# Passage:
# A few favorite pens



## rhossack (Apr 5, 2013)

Long Click in Black Titanium and BEB







Spalted Maple I stabilized with 30 minute epoxy and finished with a one part moisture curing urethane






Four BOW pens in Birch bowl






Flame Birch Rollerball






Amboyna Long Clicker set


----------



## Bigg081 (Apr 5, 2013)

Gorgeous. Gets me stoked to get my lathe on Monday! Wish the freight would deliver sooner! Do you use PennStateIndustries?


----------



## NYWoodturner (Apr 5, 2013)

Really nice pens Ron. The bowl is a nice turn too ! Great job on the finish on those pens. First I've heard of stabilizing with Epoxy... Does it soak in or is it a surface treatment?


----------



## Kevin (Apr 5, 2013)

I've never even heard of a "long click" much less seen one. Shows you how much I do pens or know about them. THAT, might get even me to turn some pens. Nice pens one and all, but that long click is the way to go for a pen IMO. Beautiful work.


----------



## DKMD (Apr 5, 2013)

Nicely done! That long click is about the best pen canvas for showing off a gorgeous piece of wood.


----------



## rdabpenman (Apr 5, 2013)

They all look great Ron!
Well done.

Les


----------



## Jdaschel (Apr 6, 2013)

Great pens! The long click is a great kit. Single barrel and easy to turn. Only one flaw. On the nosecone, the edge is very sharp, so if you overturn it, it will leave a uncomfortable edge. Or if it off center, so you have to be very careful when turning it. 
But, other than that the long click is THE BEST CLICK KIT OUT THERE! It is unbreakable. I had one for about a year. And I ended up break the clip on it, because it got caught it the door receiver thingy, and broke it.


----------



## rhossack (Apr 6, 2013)

Bigg081 said:


> Gorgeous. Gets me stoked to get my lathe on Monday! Wish the freight would deliver sooner! Do you use PennStateIndustries?


Thanks ... I've bought a couple of their Benjamin Best Chisels and like them a lot. Not too many of their pen kits.


----------



## rhossack (Apr 6, 2013)

NYWoodturner said:


> Really nice pens Ron. The bowl is a nice turn too ! Great job on the finish on those pens.


Thanks ... that was the second bowl I've turned.


> First I've heard of stabilizing with Epoxy... Does it soak in or is it a surface treatment?

# Records provided:
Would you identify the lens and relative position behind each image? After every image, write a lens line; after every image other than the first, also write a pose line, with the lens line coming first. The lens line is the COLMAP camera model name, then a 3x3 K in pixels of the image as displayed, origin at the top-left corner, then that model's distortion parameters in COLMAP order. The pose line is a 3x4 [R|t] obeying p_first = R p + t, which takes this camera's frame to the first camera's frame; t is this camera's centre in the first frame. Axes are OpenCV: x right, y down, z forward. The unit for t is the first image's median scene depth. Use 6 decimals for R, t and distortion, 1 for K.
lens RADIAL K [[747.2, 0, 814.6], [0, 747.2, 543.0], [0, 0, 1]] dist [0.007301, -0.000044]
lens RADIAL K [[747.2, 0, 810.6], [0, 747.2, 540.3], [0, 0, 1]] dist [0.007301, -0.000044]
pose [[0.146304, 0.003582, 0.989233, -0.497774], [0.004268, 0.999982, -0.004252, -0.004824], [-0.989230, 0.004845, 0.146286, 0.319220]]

==

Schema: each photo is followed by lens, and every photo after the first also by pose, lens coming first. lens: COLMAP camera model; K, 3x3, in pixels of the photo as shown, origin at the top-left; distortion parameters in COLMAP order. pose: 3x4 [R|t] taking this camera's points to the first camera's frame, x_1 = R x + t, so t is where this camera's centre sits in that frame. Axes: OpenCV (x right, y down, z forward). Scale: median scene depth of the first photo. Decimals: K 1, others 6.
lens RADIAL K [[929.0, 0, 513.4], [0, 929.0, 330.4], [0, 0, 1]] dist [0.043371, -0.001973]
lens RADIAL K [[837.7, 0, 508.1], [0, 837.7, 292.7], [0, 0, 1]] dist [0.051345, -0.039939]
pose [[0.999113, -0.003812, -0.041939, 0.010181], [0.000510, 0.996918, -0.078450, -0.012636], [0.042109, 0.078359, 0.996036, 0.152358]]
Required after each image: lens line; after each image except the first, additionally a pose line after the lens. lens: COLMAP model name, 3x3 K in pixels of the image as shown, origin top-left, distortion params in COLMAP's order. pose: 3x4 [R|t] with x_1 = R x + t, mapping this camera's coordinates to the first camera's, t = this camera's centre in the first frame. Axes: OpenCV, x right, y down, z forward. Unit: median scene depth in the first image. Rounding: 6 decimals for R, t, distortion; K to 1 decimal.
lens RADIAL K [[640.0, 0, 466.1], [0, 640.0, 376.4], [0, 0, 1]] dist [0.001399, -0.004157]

# Exercise tasks:
- a) In the forum thread on favorite pens, what did rhossack stabilize the spalted maple with?
- b) Translate this sentence from the forum thread on favorite pens into Spanish: "That long click is about the best pen canvas for showing off a gorgeous piece of wood."
- c) Continue the forum thread on favorite pens, starting after its last line.

# Task results:
- a) 30 minute epoxy.

- b) Ese long click es prácticamente el mejor lienzo de bolígrafo para lucir una hermosa pieza de madera.

- c)
I get 30 min epoxy from HF and then mix it with 91% Isopropyl until it is a watery mixture and paint it on with a foam brush.

The porous woods soak it up. This just helps me to turn it and you do use some CA as you turn.

I don't like wasting my cactus juice and save it for the really rotten, falling apart blanks.


----------



## rhossack (Apr 6, 2013)

Thanks all for the kind words ... I've not done much in the last year and just getting back.



rdabpenman said:


> They all look great Ron!
> Well done.


Hey Les ... you hide out here too?


----------



## rhossack (Apr 6, 2013)

Jdaschel said:


> Great pens! The long click is a great kit. Single barrel and easy to turn. Only one flaw. On the nosecone, the edge is very sharp, so if you overturn it, it will leave a uncomfortable edge. Or if it off center, so you have to be very careful when turning it.


Hi James ... you are correct on the 'nosecone/finial'. I usually leave it about 30 thou oversize and then round the edge over so there isn't a blunt end to catch your fingernail. 

heard you scored some YCB <LOL>


----------



## Bigg081 (Apr 6, 2013)

rhossack said:


> Bigg081 said:
> 
> 
> > Gorgeous. Gets me stoked to get my lathe on Monday! Wish the freight would deliver sooner! Do you use PennStateIndustries?
> ...


I just bought a set of their Benjamin Best chisels. They seem to be really nice. Where do you get your kits? Im always looking for the best deal on anything. I know PSI has good quality so Im starting with them. Not to say there isnt better out there.


----------



## AXEMAN58 (Apr 6, 2013)

Great looking pens. That epoxy trick is one I've never heard of, gonna give it a try. Thanks for the tip.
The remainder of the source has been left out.